Sprechen Sie über ihre Sorgen nach der Schwangerschaft

Es ist nachgewiesen, dass Stress im Elternhaus zu psychischen Problemen führen kann. Umso wichtiger ist es, über seine Gedanken und Bedenken nach der Schwangerschaft zu sprechen. Ob Sie finanzielle Unterstützung brauchen, oder eine Hilfe im Haushalt nötig ist, um mit der neuen Situation fertig zu werden, spielt dabei keine Rolle. Der Hormonhaushalt der Frau muss sich erstmal wieder regulieren, und es ist keine Schande, wenn nicht direkt alles super läuft.

Auch der Körper hat sich stark verändert. Wenn die Frau also erstmal wieder zu sich selbst finden möchte, sind Liebeskugeln eine gute Möglichkeit, zurück zu sich selbst und dem Partner zu finden. Wie bei allem in dieser neuen und ungewohnten Situation sollte auch hier kein Druck aufgebaut werden. Zwar lebt jetzt ein kleiner Mensch mehr bei Ihnen, das heißt jedoch nicht, dass Sie selbst zu kurz kommen müssen. Im Gegenteil.

Es ist ratsam, sich bewusste Zeiten für sich selbst oder als Paar einzuplanen, um ein bisschen zu entspannen und auch intim zu werden, wenn Sie möchten. Bestimmt gibt es jemanden im Freundes- oder Familienkreis, der sich gerne mal ein paar Stunden Zeit für einen Spaziergang mit dem neuen Erdenbürger nimmt, um Sie zu entlasten.

Stärken Sie den Beckenboden

Nach der Entbindung ist der Beckenboden weich und untrainiert. In Absprache mit Ihrer Hebamme lohnt es sich, in Ihrem eigenen Interesse bald mit einem leichten Training anzufangen. Die Plätze für Rückbildungsgymnastik sind beliebt und meist schnell ausgebucht. Wer keinen bekommt, fühlt sich schnell im Stich gelassen. Dabei ist das nicht nötig. Es gibt ein breites Spektrum an Videos im Internet, die dabei helfen, die Beckenbodenmuskulatur wieder zu stärken.

Aber auch Ausdauersport kann helfen, wenn Sie nicht für Gymnastik zu begeistern sind. Laufen oder schwimmen eignen sich hier hervorragend, da sie neben der Stärkung der Muskulatur zu einem kontinuierlichen Gewichtsverlust führen, der wiederum die Situation positiv beeinflusst. Vermeiden Sie stattdessen Sportarten wie Tennis, deren Ausführung zu einer Druckerhöhung im Bauchraum führen. Diese ist ebenso schädlich wie das Tragen schwerer Gegenstände. Auch hier ist es sinnvoller, um Hilfe zu bitten, statt sich irgendwie alleine durchzuschlagen, wenn Unsicherheit auftritt.

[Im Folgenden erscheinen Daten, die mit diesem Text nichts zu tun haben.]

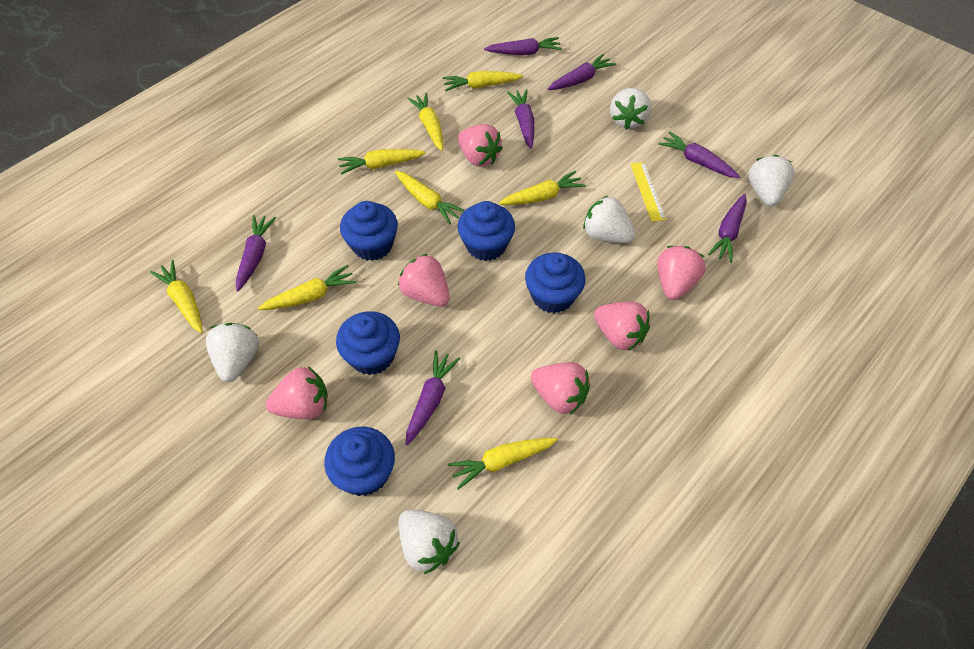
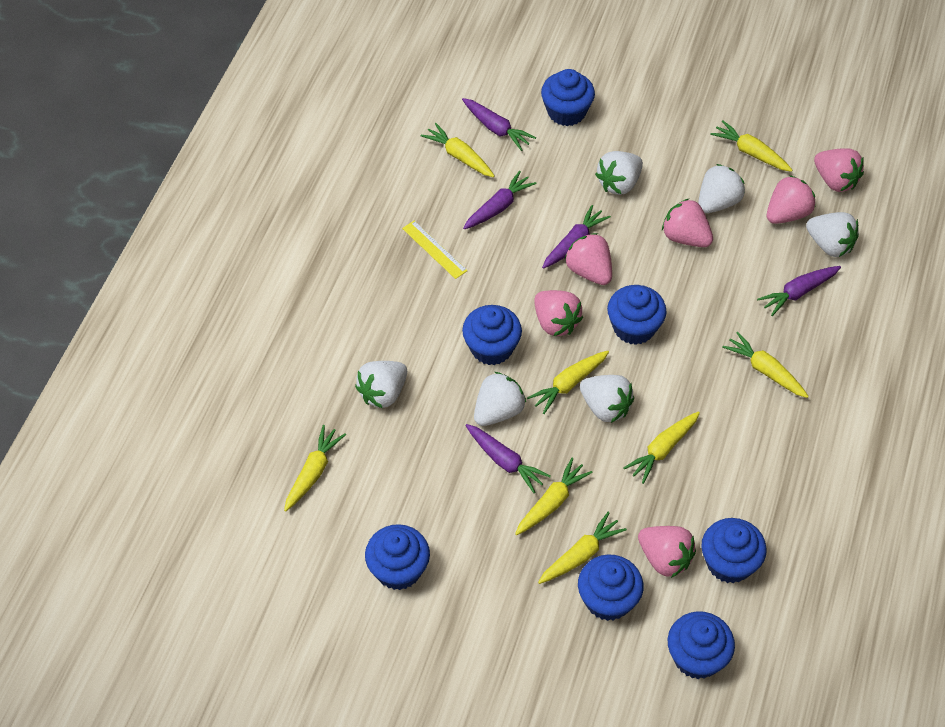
blue cupcake: [324,427,395,496] [336,311,400,375] [340,201,398,261] [458,201,515,261] [525,253,586,313] = 5 -> [365,524,430,590] [462,305,522,365] [541,69,595,126] [578,554,644,621] [607,285,666,345] [668,611,735,679] [701,518,767,583] = 7
purple carrot: [236,215,276,291] [406,350,460,445] [484,37,562,55] [507,89,534,149] [548,54,616,90] [658,131,740,178] [708,194,747,263] = 7 -> [462,98,536,151] [463,171,537,229] [465,424,551,493] [542,205,611,269] [757,266,841,316] = 5
white strawberry: [206,323,259,382] [399,510,460,574] [583,196,635,243] [610,88,651,130] [748,155,795,206] = 5 -> [355,361,407,408] [474,372,526,426] [580,375,634,423] [595,151,643,195] [698,164,745,213] [806,212,859,257] = 6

Wenn das alles nicht hilft, können Sie durch apparative Unterstützung wie Elektrostimulation oder Biofeedback-Training nachhelfen. Versuchen Sie es jedoch erstmal mit natürlichen Methoden.

Mit der Geburt Ihres Kindes ändert sich Ihr ganzes Leben. Erwarten Sie daher nicht, auf Anhieb alles alleine zu schaffen, sondern holen Sie sich Unterstützung. Besonders, wenn es sich um Ihr erstes Kind handelt, können Sie die Veränderungen des Körpers nicht kennen. Es besteht also kein Grund zu Schamgefühlen oder dem Gedanken, etwas falsch zu machen. Sie schaffen das!